Asing juga menarik dananya dari Surat Utang Negara (SUN). Menurut catatan Ditjen Pengelolaan Utang Kementerian Keuangan, selama 9-19 September 2011, dana asing yang keluar dari SUN mencapai Rp 17,05 triliun. Cadangan devisa Indonesia pun turun sekitar US$ 2 miliar menjadi US$ 122 miliar.

Toh, analis meyakini arus keluar dana asing sebagai fenomena jangka pendek. Indonesia tetap memikat hati investor. "Fundamental ekonomi Indonesia masih bagus," kata Pardomuan Sihombing, Kepala Riset Recapital Securities. Ia menilai, saat ini pelaku pasar mengambil posisi wait and see sembari menunggu pemulihan ekonomi AS maupun Eropa.

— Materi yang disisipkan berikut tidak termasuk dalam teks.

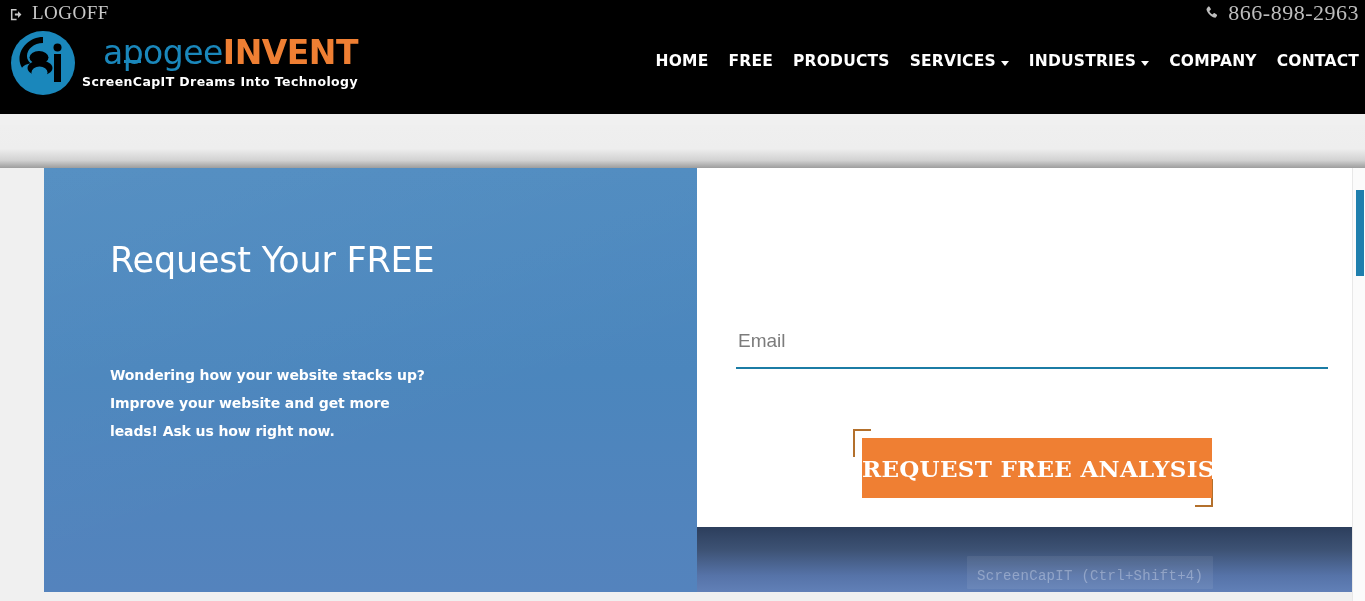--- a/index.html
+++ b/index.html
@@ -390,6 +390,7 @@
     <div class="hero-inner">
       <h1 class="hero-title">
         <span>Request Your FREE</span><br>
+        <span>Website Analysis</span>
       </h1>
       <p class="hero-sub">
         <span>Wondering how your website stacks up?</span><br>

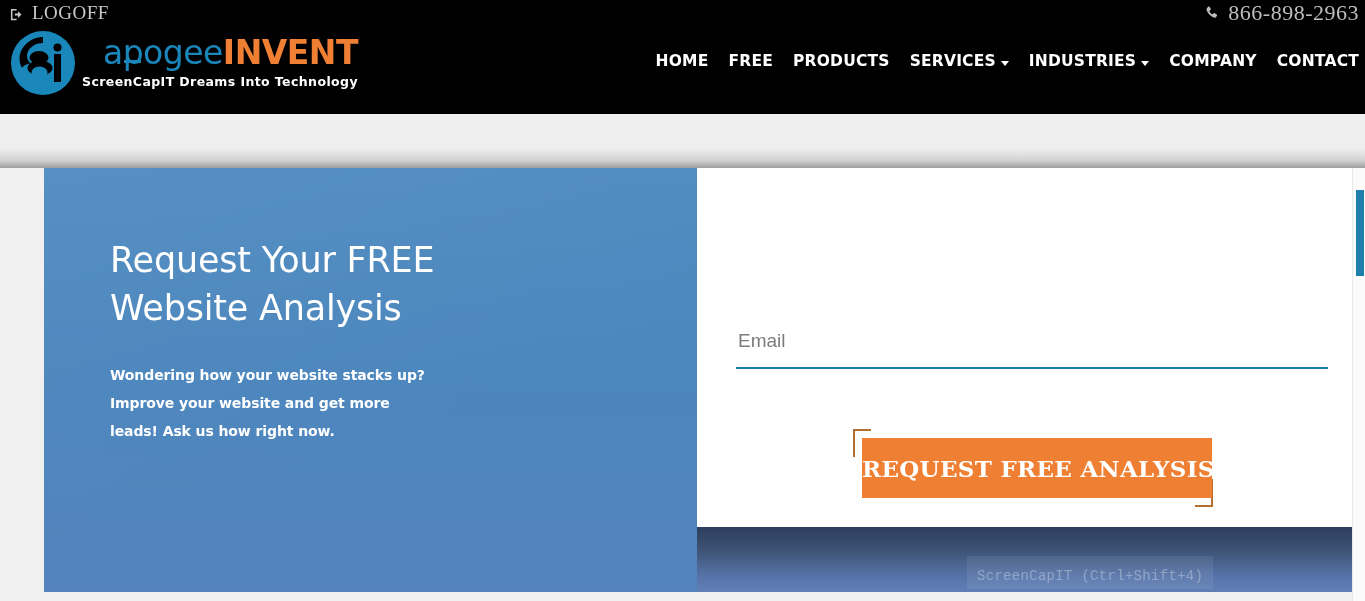--- a/index.html
+++ b/index.html
@@ -414,7 +414,7 @@
     <div class="cta-wrap">
       <span class="bracket bracket-tl"></span>
       <span class="bracket bracket-br"></span>
-      <button class="cta-button">REQUEST FREE ANALYSIS</button>
+      <button class="cta-button">LOGOFF FREE ANALYSIS</button>
     </div>
 
   </div>

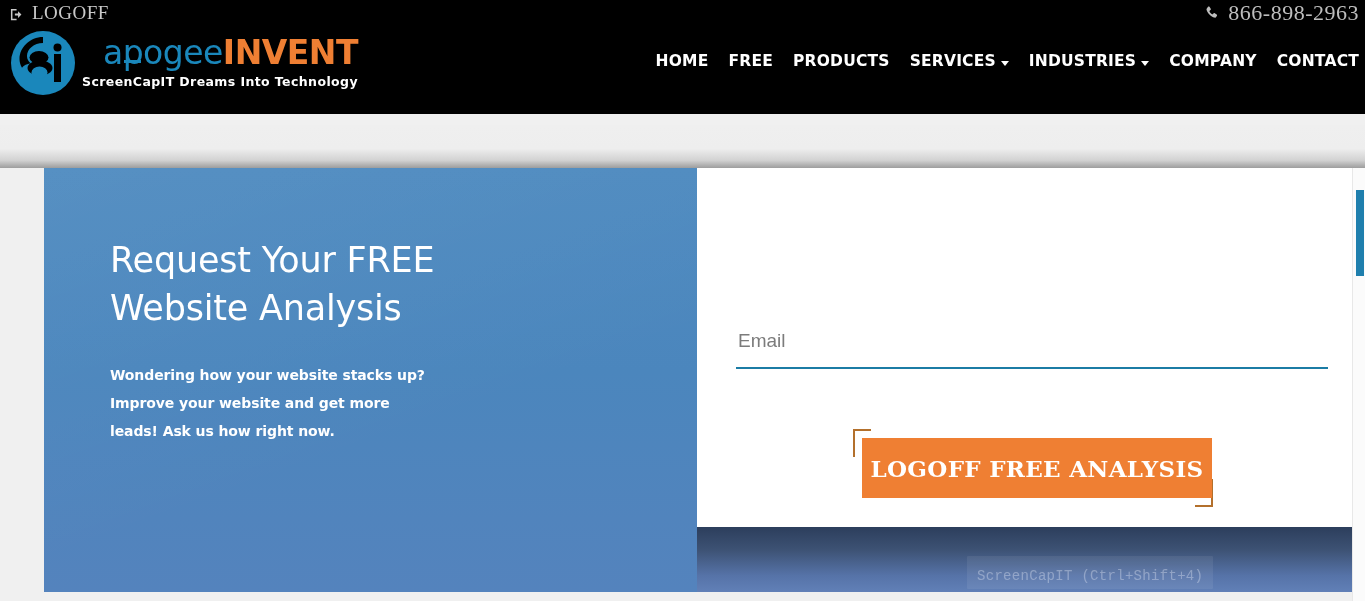--- a/index.html
+++ b/index.html
@@ -196,10 +196,10 @@
   .screencap-overlay {
     position: absolute;
     left: 967px; top: 556px;
-    padding: 12px 10px 5px 10px;
+    padding: 3px 10px 5px 10px;
     background: rgba(255,255,255,0.07);
     color: rgba(225,232,244,0.38);
-    font-family: Liberation Mono, monospace;
+    font-family: Liberation Serif, serif;
     font-size: 14px;
     letter-spacing: 0.3px;
     white-space: nowrap;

Ekonom Samuel Sekuritas, Lana Soelistianingsih, menilai penurunan harga saham di bursa lebih banyak disebabkan aksi ambil untung atau profit taking para investor. Meski begitu, derasnya arus keluar dana asing belakangan patut diwaspadai karena bisa semakin menekan rupiah, bahkan pada gilirannya bisa membahayakan ekonomi Indonesia. Dus, apa masih percaya dengan hot money?